- TEXT SHOWN:

###

Many schools are moving to project-based learning as a way to help students make meaning about content in deeper and more lasting ways than a lecture can provide. While those goals are clear to educators, and inspiring examples of schools successfully implementing the pedagogy exist, it can still be a challenging shift for many teachers. It is difficult to design projects that both help students learn required content and that genuinely interest them. Some educators are finding that connecting projects to a global community is a powerful way to make a project feel meaningful to students.
“I’m very much interested in how we can encourage young people to be active, engaged members of community,” said Mike Gwaltney during a presentation on project-based learning and global citizenship at the International Society for Technology in Education (ISTE). Gwaltney is now the principal of Rocky Hill School in Rhode Island and has been teaching for 25 years. His specialty is history, but he doesn’t think that should mean teaching the Gadsden Purchase anymore.
“We ought to be teaching stuff that has real meaning for people,” Gwaltney said. He believes students are more keyed into global issues and current events than many adults know. The young people he has worked with care about what’s happening in the world around them. When teachers tap into that passion, students are capable of producing work that impacts the world beyond school. In 2014, Gwaltney was teaching at the Oregon Episcopal School in Portland when a shooting took place near the school. He knew that one way to handle the issue would have been to facilitate a discussion about the shooting with his class. But he wanted to localize the bigger issue of gun violence for his students.
“Project-based learning is about doing something; it’s about active learning,” Gwaltney said. “It’s about getting involved in the subject. It’s not learning about math or about government, but how can I be someone in those fields.” After the shooting it became clear his students didn’t just want to talk about the pros and cons of gun control — they wanted to do something to make their local community safer. So they wrote legislation and introduced it to the Portland City Council. When it failed, and various adults patted them on the back before sending them on their way, the students were indignant.
Instead of giving up the idea, they partnered with other interest groups to sponsor and testify in support of a bill in the state legislature that would require background checks on private gun sales and close a loophole in Oregon state law. The bill passed; the governor signed it into law, and those students learned an indelible lesson about how government works. Their work had an impact; and along the way they came to understand it takes persistence to see results. They practiced less tangible skills like effective communication and collaboration with outside groups. And, perhaps most importantly, they also began to empathize with responsible gun owners through conversations with citizens and lobbyists testifying on the other side of the issue.
“Wherever I go, I see the desire for opportunities to build citizenship,” said Suzie Boss, a journalist and project-based learning advocate who has worked with educators around the world on globally connected projects. “That’s one of the universals. How can we change the world together?” She sees many opportunities for this type of important work because there are so many thorny problems affecting every person on the globe.

###

- MATERIAL FOR THIS TASK:
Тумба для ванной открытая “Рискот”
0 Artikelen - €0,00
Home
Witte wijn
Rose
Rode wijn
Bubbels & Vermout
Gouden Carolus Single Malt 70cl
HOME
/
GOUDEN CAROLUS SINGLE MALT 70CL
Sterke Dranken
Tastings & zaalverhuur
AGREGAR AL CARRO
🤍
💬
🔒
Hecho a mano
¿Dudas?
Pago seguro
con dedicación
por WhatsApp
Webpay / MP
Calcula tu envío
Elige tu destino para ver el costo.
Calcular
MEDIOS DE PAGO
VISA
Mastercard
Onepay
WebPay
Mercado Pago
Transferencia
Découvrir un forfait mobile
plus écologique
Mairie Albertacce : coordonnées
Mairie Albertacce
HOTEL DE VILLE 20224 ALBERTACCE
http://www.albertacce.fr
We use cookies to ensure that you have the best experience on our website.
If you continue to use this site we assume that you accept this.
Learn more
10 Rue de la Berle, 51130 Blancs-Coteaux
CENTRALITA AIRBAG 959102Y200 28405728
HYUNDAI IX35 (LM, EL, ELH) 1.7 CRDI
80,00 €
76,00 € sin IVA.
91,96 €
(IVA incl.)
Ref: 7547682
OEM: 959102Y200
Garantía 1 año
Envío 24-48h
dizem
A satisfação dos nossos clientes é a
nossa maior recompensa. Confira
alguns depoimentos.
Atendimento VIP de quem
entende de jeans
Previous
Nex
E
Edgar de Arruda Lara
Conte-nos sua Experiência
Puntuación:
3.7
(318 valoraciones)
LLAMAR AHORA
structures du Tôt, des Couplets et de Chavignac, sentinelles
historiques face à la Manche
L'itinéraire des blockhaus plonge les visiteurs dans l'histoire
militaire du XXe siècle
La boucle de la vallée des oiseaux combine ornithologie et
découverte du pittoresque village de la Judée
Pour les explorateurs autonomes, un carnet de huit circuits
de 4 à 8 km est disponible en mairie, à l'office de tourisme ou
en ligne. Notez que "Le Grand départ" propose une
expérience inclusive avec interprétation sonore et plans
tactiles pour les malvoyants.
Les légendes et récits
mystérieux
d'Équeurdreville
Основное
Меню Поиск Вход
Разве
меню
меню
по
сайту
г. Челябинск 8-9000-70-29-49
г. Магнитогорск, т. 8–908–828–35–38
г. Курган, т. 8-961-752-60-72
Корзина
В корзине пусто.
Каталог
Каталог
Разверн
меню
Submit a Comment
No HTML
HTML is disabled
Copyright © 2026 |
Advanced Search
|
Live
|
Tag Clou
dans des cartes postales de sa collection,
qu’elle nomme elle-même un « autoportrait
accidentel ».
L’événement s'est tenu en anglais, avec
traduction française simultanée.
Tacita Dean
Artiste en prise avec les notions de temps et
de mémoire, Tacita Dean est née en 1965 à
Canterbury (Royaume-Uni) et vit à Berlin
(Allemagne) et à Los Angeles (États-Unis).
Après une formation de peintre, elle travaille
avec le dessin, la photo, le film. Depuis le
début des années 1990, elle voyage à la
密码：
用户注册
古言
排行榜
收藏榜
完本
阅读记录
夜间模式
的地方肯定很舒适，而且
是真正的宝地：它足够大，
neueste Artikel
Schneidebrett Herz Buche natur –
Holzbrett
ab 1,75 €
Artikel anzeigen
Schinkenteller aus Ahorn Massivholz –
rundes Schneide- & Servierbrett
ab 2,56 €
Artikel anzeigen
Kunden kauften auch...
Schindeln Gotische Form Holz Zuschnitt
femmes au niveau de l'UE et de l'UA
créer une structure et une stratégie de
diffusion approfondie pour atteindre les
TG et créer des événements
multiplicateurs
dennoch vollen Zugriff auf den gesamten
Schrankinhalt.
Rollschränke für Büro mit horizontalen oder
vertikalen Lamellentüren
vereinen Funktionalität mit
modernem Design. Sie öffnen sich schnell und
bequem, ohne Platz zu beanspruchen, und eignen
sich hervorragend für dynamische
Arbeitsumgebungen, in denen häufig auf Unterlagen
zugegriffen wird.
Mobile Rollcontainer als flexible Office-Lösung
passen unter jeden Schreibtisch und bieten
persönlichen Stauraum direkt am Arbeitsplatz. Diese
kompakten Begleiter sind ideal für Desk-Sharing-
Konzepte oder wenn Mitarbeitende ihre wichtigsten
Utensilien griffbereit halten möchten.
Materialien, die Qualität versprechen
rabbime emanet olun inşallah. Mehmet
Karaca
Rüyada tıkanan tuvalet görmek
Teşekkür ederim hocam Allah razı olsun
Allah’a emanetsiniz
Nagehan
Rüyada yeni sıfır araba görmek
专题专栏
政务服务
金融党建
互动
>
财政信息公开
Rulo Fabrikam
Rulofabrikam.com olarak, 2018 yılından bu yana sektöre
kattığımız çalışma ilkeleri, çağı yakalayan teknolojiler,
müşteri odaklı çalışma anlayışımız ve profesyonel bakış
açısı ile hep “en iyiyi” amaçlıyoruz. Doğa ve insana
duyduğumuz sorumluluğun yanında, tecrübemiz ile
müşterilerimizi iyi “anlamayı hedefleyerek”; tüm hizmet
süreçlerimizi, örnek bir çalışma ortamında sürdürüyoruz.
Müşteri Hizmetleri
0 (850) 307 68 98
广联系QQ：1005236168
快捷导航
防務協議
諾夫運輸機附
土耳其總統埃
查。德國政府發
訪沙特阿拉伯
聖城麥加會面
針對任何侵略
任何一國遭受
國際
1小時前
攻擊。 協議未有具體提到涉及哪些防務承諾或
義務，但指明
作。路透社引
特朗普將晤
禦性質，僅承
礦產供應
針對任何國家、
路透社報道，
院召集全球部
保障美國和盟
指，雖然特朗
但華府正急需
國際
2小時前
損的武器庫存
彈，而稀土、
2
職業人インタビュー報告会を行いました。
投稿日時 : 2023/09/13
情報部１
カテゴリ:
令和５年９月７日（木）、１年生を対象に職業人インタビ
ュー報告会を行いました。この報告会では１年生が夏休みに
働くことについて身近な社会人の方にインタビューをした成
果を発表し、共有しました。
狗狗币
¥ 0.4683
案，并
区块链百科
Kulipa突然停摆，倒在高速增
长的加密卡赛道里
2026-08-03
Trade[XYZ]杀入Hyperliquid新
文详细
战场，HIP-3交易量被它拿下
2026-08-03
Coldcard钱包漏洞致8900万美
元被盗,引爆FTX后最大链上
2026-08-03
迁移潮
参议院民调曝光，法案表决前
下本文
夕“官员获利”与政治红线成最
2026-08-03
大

###

- INSTRUCTIONS:
1 - List every organization or institution the article on project-based learning mentions by its proper name.
2 - Find every line in the entries that contains the word "görmek", and copy each of those lines.
The entries have no connection to the article on project-based learning.

- RESPONSE LIST:
1 -
International Society for Technology in Education (ISTE)
Rocky Hill School
Oregon Episcopal School
Portland City Council

2 -
Rüyada tıkanan tuvalet görmek
Rüyada yeni sıfır araba görmek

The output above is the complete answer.